After spending the night in the Marriott Fire & Ice, which is adjacent to a lovely outdoor mall and shopping area, far from the chaos and danger of downtown Johannesburg, I journeyed four hours by car to Swaziland.
It a fascinating journey through Swaziland, or should I say e Swatini, as the king just decided to re-name the country. Why? Who knows, but he says it was to commemorate the country’s 50th anniversary, touting its progress and prosperity. When you ask the locals about the name change, they have no comment … because what the king wants … he gets. This is an absolute Monarchy.
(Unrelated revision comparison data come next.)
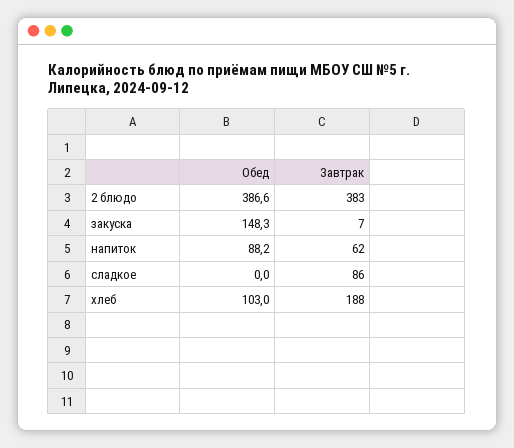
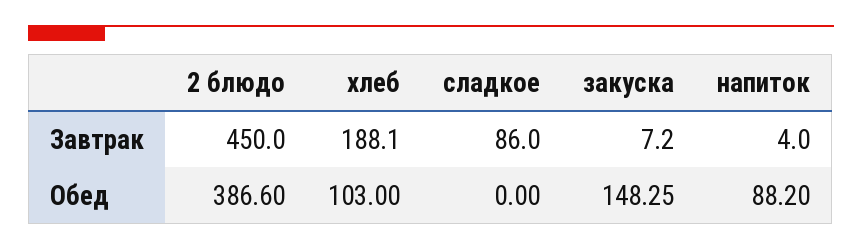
  {
    "Обед": {
      "2 блюдо": 386.6,
      "закуска": 148.25,
      "напиток": 88.2,
      "сладкое": 0,
      "хлеб": 103
    },
    "Завтрак": {
-     "2 блюдо": 383,
+     "2 блюдо": 450,
      "закуска": 7.2,
-     "напиток": 62,
+     "напиток": 4,
      "сладкое": 86,
      "хлеб": 188.1
    }
  }

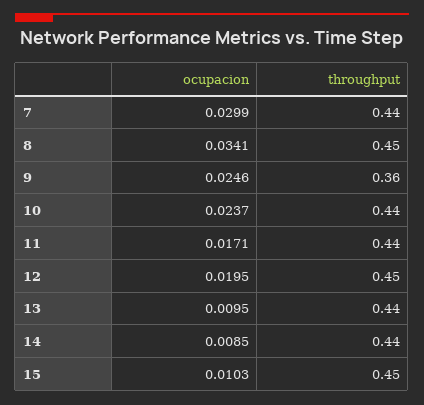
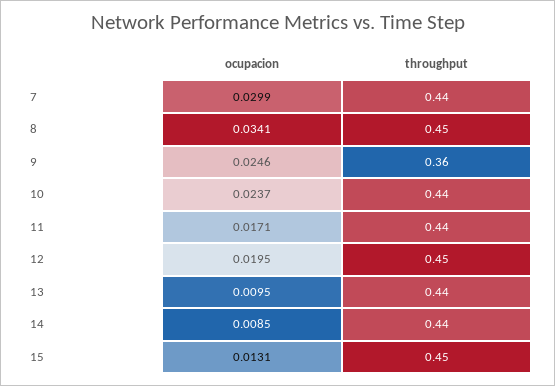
  {
    "ocupacion": {
      "7": 0.0299,
      "8": 0.0341,
      "9": 0.0246,
      "10": 0.0237,
      "11": 0.0171,
      "12": 0.0195,
      "13": 0.0095,
      "14": 0.0085,
-     "15": 0.0103
+     "15": 0.0131
    },
    "throughput": {
      "7": 0.44,
      "8": 0.45,
      "9": 0.36,
      "10": 0.44,
      "11": 0.44,
      "12": 0.45,
      "13": 0.44,
      "14": 0.44,
      "15": 0.45
    }
  }

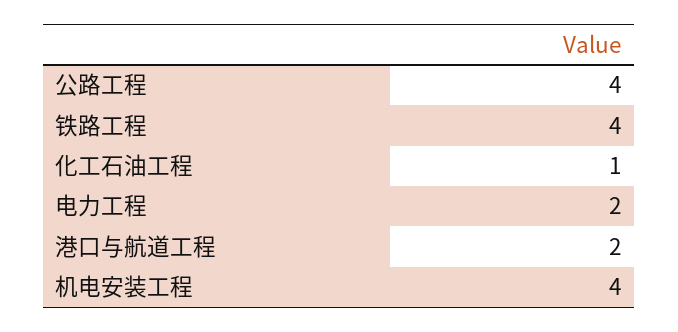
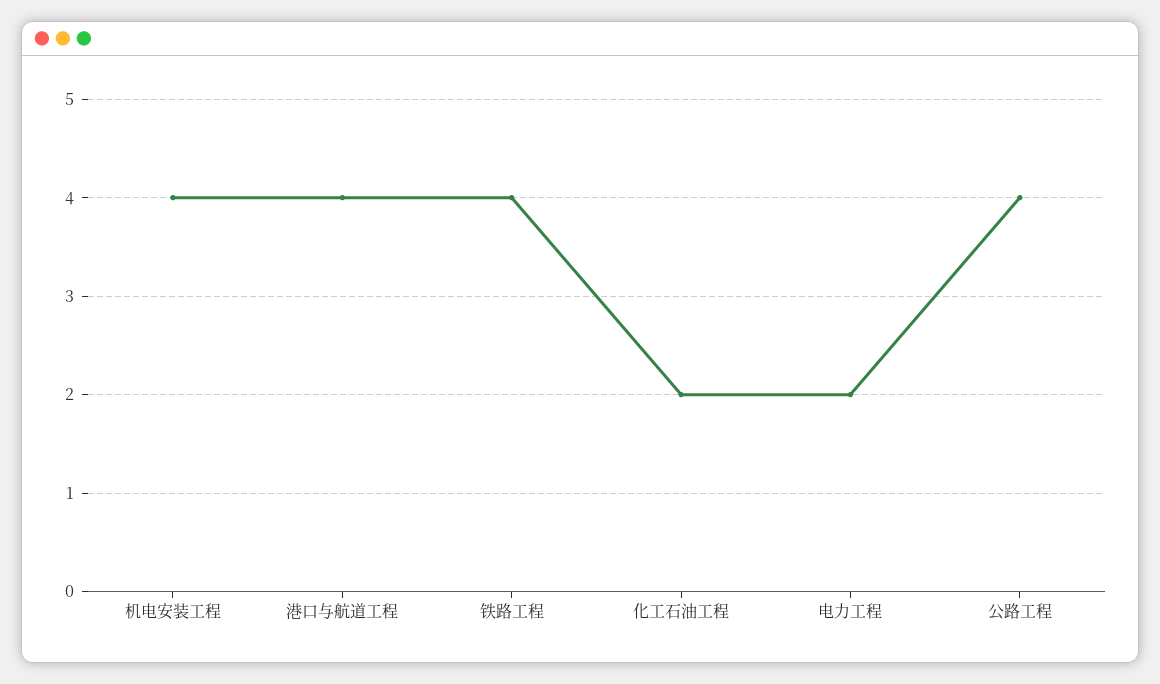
  {
    "公路工程": 4,
    "铁路工程": 4,
-   "化工石油工程": 1,
+   "化工石油工程": 2,
    "电力工程": 2,
-   "港口与航道工程": 2,
+   "港口与航道工程": 4,
    "机电安装工程": 4
  }

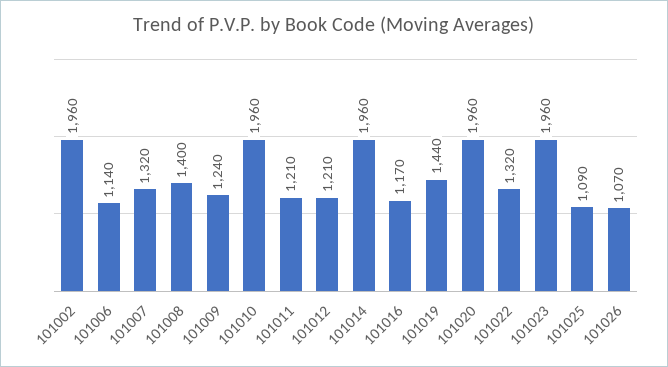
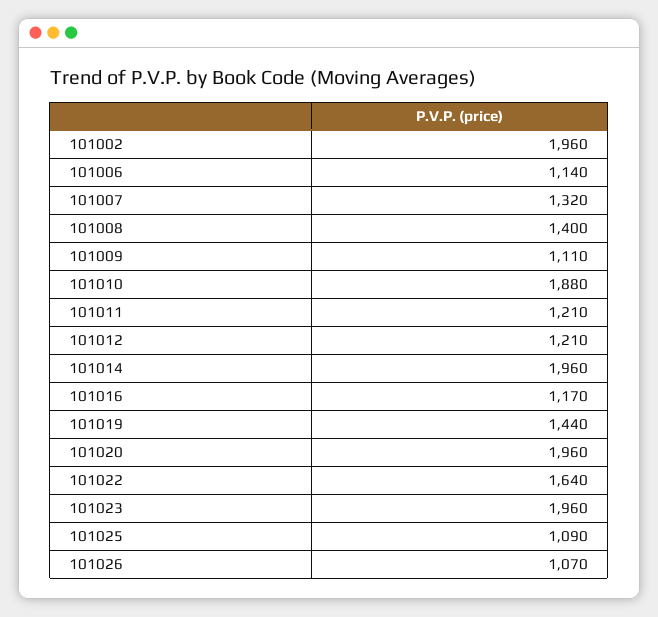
  {
    "101002": 1960,
    "101006": 1140,
    "101007": 1320,
    "101008": 1400,
-   "101009": 1240,
+   "101009": 1110,
-   "101010": 1960,
+   "101010": 1880,
    "101011": 1210,
    "101012": 1210,
    "101014": 1960,
    "101016": 1170,
    "101019": 1440,
    "101020": 1960,
-   "101022": 1320,
+   "101022": 1640,
    "101023": 1960,
    "101025": 1090,
    "101026": 1070
  }

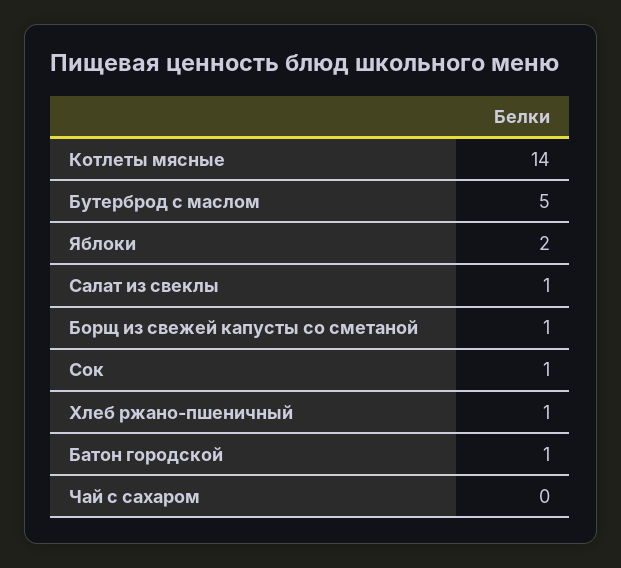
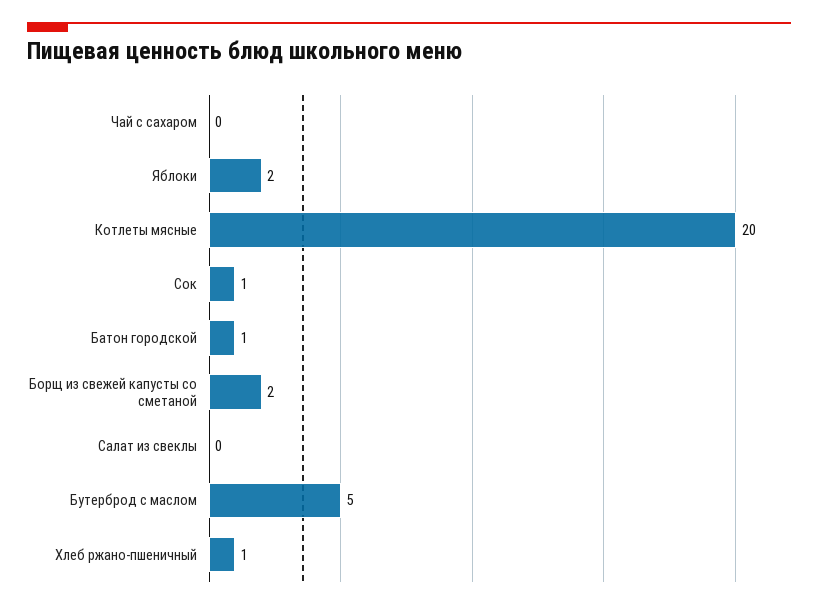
  {
-   "Котлеты мясные": 14,
+   "Котлеты мясные": 20,
    "Бутерброд с маслом": 5,
    "Яблоки": 2,
-   "Салат из свеклы": 1,
+   "Салат из свеклы": 0,
-   "Борщ из свежей капусты со сметаной": 1,
+   "Борщ из свежей капусты со сметаной": 2,
    "Сок": 1,
    "Хлеб ржано-пшеничный": 1,
    "Батон городской": 1,
    "Чай с сахаром": 0
  }

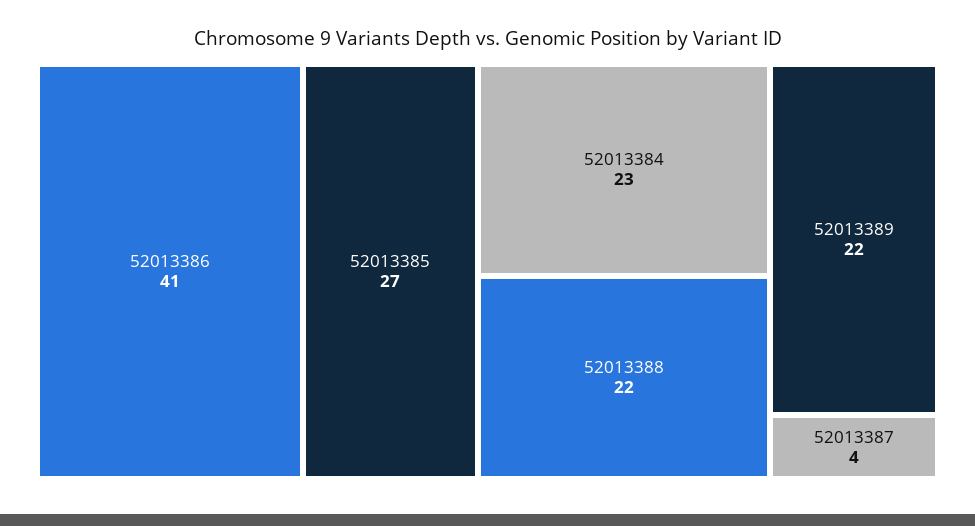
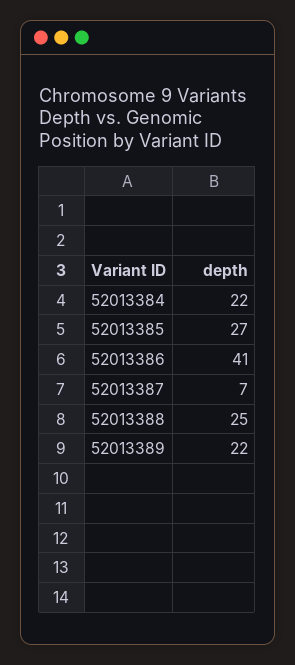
  {
    "52013386": 41,
    "52013385": 27,
-   "52013384": 23,
+   "52013384": 22,
-   "52013388": 22,
+   "52013388": 25,
    "52013389": 22,
-   "52013387": 4
+   "52013387": 7
  }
A Swazi gentleman in the immigration line in front of me said that anyone questioning the king disappears! But there’s more to this: It’s a country where men are taught to respect their village elders, without question. So, if your father or an elder do something you don’t agree with …you keep your mouth shut. Therefore, when the king decides he wants to change the country’s name … or build an international airport (get this ….) 1.5 hours from downtown … no one utters a peep. They just say, “Good idea, your highness!” Nevermind, you can travel east to west from border to border in two hours … and that the old airport was a short drive from downtown. An hour and a half to the airport?! And, nevermind that thousands of companies will have to re-brand their businesses to reflect the new name. More practically speaking … what will the Swazi people call themselves … the eSwatini people – doubt it!
Drove 90 minutes outside of Mbabane (pronounced Meb -Han – Yay) to a small Swazi village, where we prepared dinner. We collected some corn from the field, ground it up, added some flour, milk, a little oil, salt and sugar and then put the batter inside a corn stalk, and placed it next to the fire. About 45 minutes later we had some delicious corn bread.
I cut up some pumpkin stalks and leaves, when boiled with pumpkin mush, served as our veggies. Corn was prepared 5 different ways for this meal:
***as a drink, corn bread, as a porridge, like sticky rice, grilled corn
Lastly, we caught and cleaned a chicken. They asked me to have the honor of killing the chicken; I declined (poor chicken)!
The meal we cooked was enough to feed the small village and everyone in the village partook. It was a lovely place to visit and tourists overnight there, staying in clay huts with thatch roofs.
I spent the night at the Royal Villages, which is Mebabane’s finest hotel
Note: Swaziland has one of the highest incident rates of AIDS in the world, currently at 30%. There were condom machines and samples all around the country encouraging prevention. Monogamy is not practiced here … and not culturally relevant in relationships.